↓↓↓

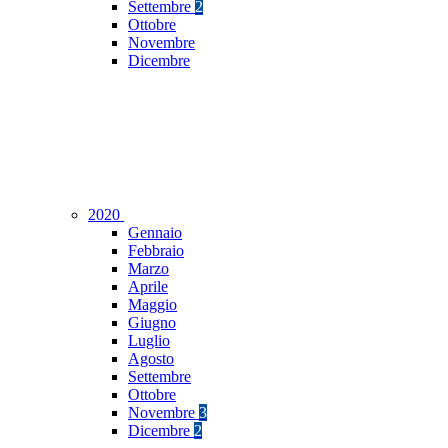
Settembre
2
Ottobre
Novembre
Dicembre
2020
Gennaio
Febbraio
Marzo
Aprile
Maggio
Giugno
Luglio
Agosto
Settembre
Ottobre
Novembre
3
Dicembre
2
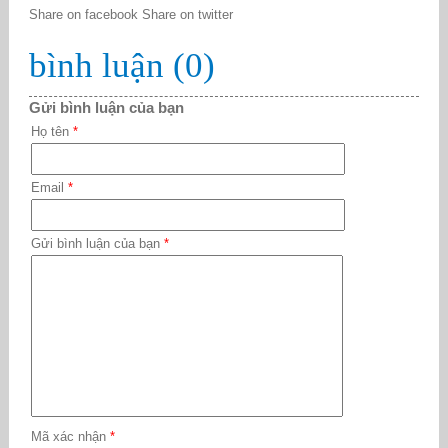
Share on facebook
Share on twitter
bình luận (0)
Gửi bình luận của bạn
Họ tên
*
Email
*
Gửi bình luận của bạn
*
Mã xác nhận
*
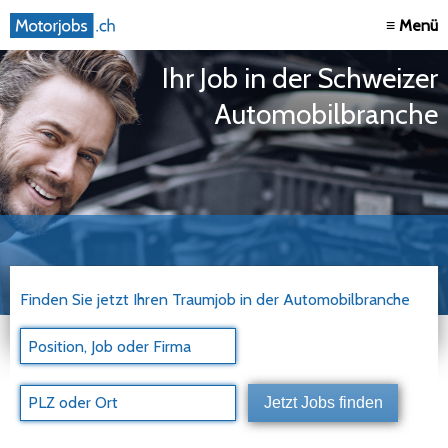
≡ Menü
Ihr Job in der Schweizer
Automobilbranche
Finden Sie jetzt Ihren Traumjob in der Automobilbranche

↑↑↑

With the pictures left out, output all the entries exactly.

§ FINISHED TASK:
Settembre
2
Ottobre
Novembre
Dicembre
2020
Gennaio
Febbraio
Marzo
Aprile
Maggio
Giugno
Luglio
Agosto
Settembre
Ottobre
Novembre
3
Dicembre
2
Share on facebook
Share on twitter
bình luận (0)
Gửi bình luận của bạn
Họ tên
*
Email
*
Gửi bình luận của bạn
*
Mã xác nhận
*
≡ Menü
Ihr Job in der Schweizer
Automobilbranche
Finden Sie jetzt Ihren Traumjob in der Automobilbranche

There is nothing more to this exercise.